[Data excerpts]
[Start of Attachment]
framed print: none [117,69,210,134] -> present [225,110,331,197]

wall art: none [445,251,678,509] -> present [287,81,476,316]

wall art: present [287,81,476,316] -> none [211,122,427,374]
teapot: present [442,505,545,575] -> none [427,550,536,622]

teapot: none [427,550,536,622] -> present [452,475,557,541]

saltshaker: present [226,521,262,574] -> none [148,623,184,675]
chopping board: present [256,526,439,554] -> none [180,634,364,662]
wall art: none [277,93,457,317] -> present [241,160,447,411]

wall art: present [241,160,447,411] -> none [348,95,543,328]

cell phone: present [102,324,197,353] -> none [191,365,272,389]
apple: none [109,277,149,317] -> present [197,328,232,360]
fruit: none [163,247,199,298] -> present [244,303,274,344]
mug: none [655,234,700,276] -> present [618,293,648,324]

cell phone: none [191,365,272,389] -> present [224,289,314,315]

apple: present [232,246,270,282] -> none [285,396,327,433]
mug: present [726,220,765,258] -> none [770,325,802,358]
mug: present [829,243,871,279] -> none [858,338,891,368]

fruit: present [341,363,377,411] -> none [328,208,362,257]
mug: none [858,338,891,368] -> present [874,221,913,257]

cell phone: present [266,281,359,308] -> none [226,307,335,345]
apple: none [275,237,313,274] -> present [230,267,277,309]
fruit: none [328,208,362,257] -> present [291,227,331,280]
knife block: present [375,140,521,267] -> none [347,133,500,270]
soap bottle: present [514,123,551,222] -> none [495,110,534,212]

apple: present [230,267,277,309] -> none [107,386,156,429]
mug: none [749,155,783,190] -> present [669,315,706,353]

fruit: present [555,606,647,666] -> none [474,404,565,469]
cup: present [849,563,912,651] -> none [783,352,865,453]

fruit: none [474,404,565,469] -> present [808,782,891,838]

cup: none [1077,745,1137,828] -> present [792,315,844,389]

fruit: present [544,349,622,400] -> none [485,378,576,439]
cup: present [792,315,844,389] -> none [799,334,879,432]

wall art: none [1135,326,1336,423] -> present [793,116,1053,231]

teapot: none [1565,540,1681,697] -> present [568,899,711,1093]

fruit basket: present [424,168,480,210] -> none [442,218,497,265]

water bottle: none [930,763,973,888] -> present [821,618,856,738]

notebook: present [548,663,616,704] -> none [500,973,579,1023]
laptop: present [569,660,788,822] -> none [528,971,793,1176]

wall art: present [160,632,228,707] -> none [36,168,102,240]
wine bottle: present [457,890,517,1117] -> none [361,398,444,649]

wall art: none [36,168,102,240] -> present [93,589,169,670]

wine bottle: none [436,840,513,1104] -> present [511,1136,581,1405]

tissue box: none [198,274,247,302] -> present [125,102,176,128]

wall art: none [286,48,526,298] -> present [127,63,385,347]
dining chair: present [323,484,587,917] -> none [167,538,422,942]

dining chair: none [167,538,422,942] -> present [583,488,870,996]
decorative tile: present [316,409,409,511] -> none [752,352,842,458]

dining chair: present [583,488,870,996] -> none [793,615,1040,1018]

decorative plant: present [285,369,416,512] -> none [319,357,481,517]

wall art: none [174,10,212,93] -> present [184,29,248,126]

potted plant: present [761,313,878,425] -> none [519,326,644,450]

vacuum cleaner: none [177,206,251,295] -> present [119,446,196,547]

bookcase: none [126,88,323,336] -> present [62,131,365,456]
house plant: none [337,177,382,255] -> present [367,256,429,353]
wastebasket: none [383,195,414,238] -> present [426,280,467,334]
[End of Attachment]
> [ACTION ITEM]: Where the data above reaches the line holding "apple: none [275,237,313,274]", begin printing, and stop after the line holding "decorative plant: present". Each line must be reproduced exactly, with nothing else added.

> [EXERCISE RESPONSE]:
apple: none [275,237,313,274] -> present [230,267,277,309]
fruit: none [328,208,362,257] -> present [291,227,331,280]
knife block: present [375,140,521,267] -> none [347,133,500,270]
soap bottle: present [514,123,551,222] -> none [495,110,534,212]

apple: present [230,267,277,309] -> none [107,386,156,429]
mug: none [749,155,783,190] -> present [669,315,706,353]

fruit: present [555,606,647,666] -> none [474,404,565,469]
cup: present [849,563,912,651] -> none [783,352,865,453]

fruit: none [474,404,565,469] -> present [808,782,891,838]

cup: none [1077,745,1137,828] -> present [792,315,844,389]

fruit: present [544,349,622,400] -> none [485,378,576,439]
cup: present [792,315,844,389] -> none [799,334,879,432]

wall art: none [1135,326,1336,423] -> present [793,116,1053,231]

teapot: none [1565,540,1681,697] -> present [568,899,711,1093]

fruit basket: present [424,168,480,210] -> none [442,218,497,265]

water bottle: none [930,763,973,888] -> present [821,618,856,738]

notebook: present [548,663,616,704] -> none [500,973,579,1023]
laptop: present [569,660,788,822] -> none [528,971,793,1176]

wall art: present [160,632,228,707] -> none [36,168,102,240]
wine bottle: present [457,890,517,1117] -> none [361,398,444,649]

wall art: none [36,168,102,240] -> present [93,589,169,670]

wine bottle: none [436,840,513,1104] -> present [511,1136,581,1405]

tissue box: none [198,274,247,302] -> present [125,102,176,128]

wall art: none [286,48,526,298] -> present [127,63,385,347]
dining chair: present [323,484,587,917] -> none [167,538,422,942]

dining chair: none [167,538,422,942] -> present [583,488,870,996]
decorative tile: present [316,409,409,511] -> none [752,352,842,458]

dining chair: present [583,488,870,996] -> none [793,615,1040,1018]

decorative plant: present [285,369,416,512] -> none [319,357,481,517]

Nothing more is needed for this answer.